BEGIN Selected extract

Wednesday, January 28, 2015

Observations

I seem to be unable to organize my thoughts in any productive way, so I'm going to throw together some observations and call it a post.
1. This has stopped some in the later story, but early on Joyce repeated words and phrases a lot. I'm not sure what he was getting at with this. Maybe he was just trying to capture the feel of a child's stumbling, undeveloped voice. For several examples: "Suddenly he became aware of something in the doorway. A skull appeared suspended in the gloom of the doorway" "breath had made him feel a sick feeling", this explanation seems to cover it, but for the repeated phrases (like "little drops of water in a fountain slowly falling in the brimming bowl" which appears again though slightly altered), I bet there's another explanation (though I have no idea what it is).
And actually, I realized today in class that the word repetition continues to an extent, it's just more elegant, so I haven't noticed it.
"He was alone. (...) He was alone and young and wilful and wildhearted, alone amid a waste of wild air and brackish waters and the sea-harvest of shells and tangle and veiled grey sunlight and gayclad lightclad figures of children and girls and voices childish and girlish in the air"
2. Stephen's coach tells him to run with his arms straight to his sides, which Stephen questions immediately. However, when he's practicing abstinence from any sort of comfort what so ever after he's been scared back into piety, he mentions that he holds his arms straight by his sides "like a runner". Just a little throw back to something mentioned earlier in the book. If I had to read into it I would say that this shows that at this point in the story he lacks the ability to question things that he once (rightly) questioned. Although that may be stretching it.
3. After studying ellipses in physics, Stephen writes the words "ellipsoidal fall" (referring to the earth's orbit)  in a poem. So at least he's learning something in college.

END Selected extract

_To-do item 1_.
Copy everything in the blog post on Joyce from "Wednesday, January 28, 2015" down to "call it a post.".
_To-do item 2_.
In the blog post on Joyce, what words does Stephen write in a poem after studying ellipses in physics?
_To-do item 3_.
Go on with the blog post on Joyce, picking up right after its last sentence.

BEGIN Data

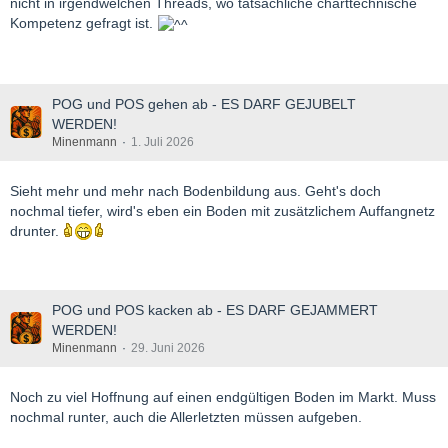
nicht in irgendwelchen Threads, wo tatsächliche charttechnische
Kompetenz gefragt ist.
POG und POS gehen ab - ES DARF GEJUBELT
WERDEN!
Minenmann
1. Juli 2026
Sieht mehr und mehr nach Bodenbildung aus. Geht's doch
nochmal tiefer, wird's eben ein Boden mit zusätzlichem Auffangnetz
drunter.
POG und POS kacken ab - ES DARF GEJAMMERT
WERDEN!
Minenmann
29. Juni 2026
Noch zu viel Hoffnung auf einen endgültigen Boden im Markt. Muss
nochmal runter, auch die Allerletzten müssen aufgeben.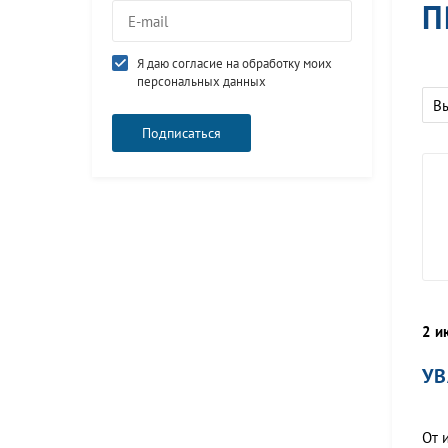
П
Я даю согласие на обработку моих
персональных данных
В
2 и
УВ
От 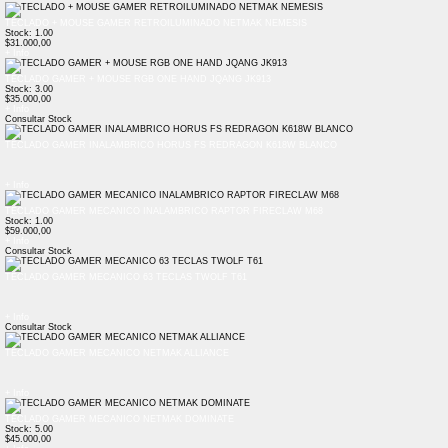
TECLADO + MOUSE GAMER RETROILUMINADO NETMAK NEMESIS
Stock: 1.00
$31.000,00
+ Info
TECLADO GAMER + MOUSE RGB ONE HAND JQANG JK913
Stock: 3.00
$35.000,00
+ Info
Consultar Stock
TECLADO GAMER INALAMBRICO HORUS FS REDRAGON K618W BLANCO
+ Info
TECLADO GAMER MECANICO INALAMBRICO RAPTOR FIRECLAW M68
Stock: 1.00
$59.000,00
+ Info
Consultar Stock
TECLADO GAMER MECANICO 63 TECLAS TWOLF T61
+ Info
Consultar Stock
TECLADO GAMER MECANICO NETMAK ALLIANCE
+ Info
TECLADO GAMER MECANICO NETMAK DOMINATE
Stock: 5.00
$45.000,00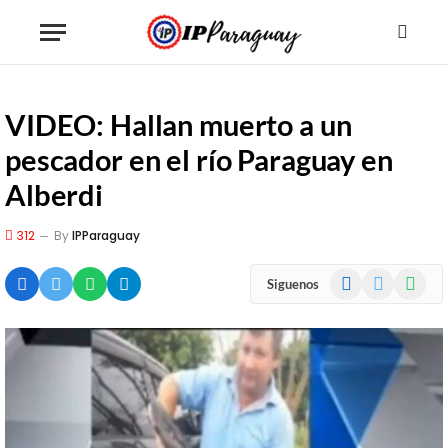
VIDEO: Hallan muerto a un
pescador en el río Paraguay en
Alberdi
312
By
IPParaguay
Facebook
X
WhatsA
Siguenos
(Twitter)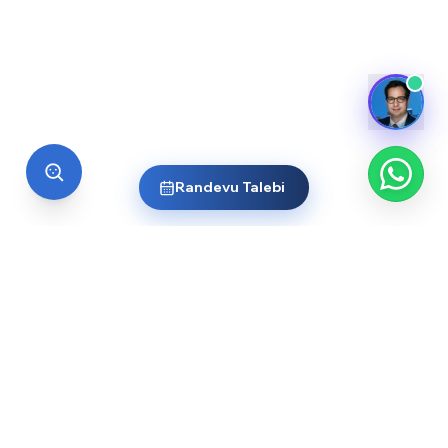
Randevu Talebi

END Data

_Exercise answer 1_.
Wednesday, January 28, 2015

Observations

I seem to be unable to organize my thoughts in any productive way, so I'm going to throw together some observations and call it a post.

_Exercise answer 2_.
He writes the words "ellipsoidal fall."

_Exercise answer 3_.
4. Stephen's development reminds me a little of the development of the narrator's in "Invisible Man" in the sense that he's trying to make sense of the world and his place in it and in the process switches between extremes quite a bit. The narrator first respects white authority, running along like he's supposed to, just like Stephen respects the authority of the church in the beginning of the book. Then they snap back dramatically: the narrator joins the communists, and Stephen surrounds himself in sin, before rejecting this way of life for a more moderate(? not sure if this is the right word), individual state devoted to art and thought. I can relate to the narrator's thought process more than Stephen's though. Stephen's is a lot more emotional and poetic and less intellectual and grounded in real issues. My opinions have developed more or less like the narrator's.
Also, they both lead weirdly solitary lives. I don't think I know anyone with so few personal connections. Neither character seems to feel any strong feelings towards anyone else. (I'm discounting Stephen's weird connections with girls he barely knows.) The narrator barely keeps in touch with his family and has no friends that last him through the book and Stephen seems to always be at a distance from his peers and family as we have mentioned extensively in class.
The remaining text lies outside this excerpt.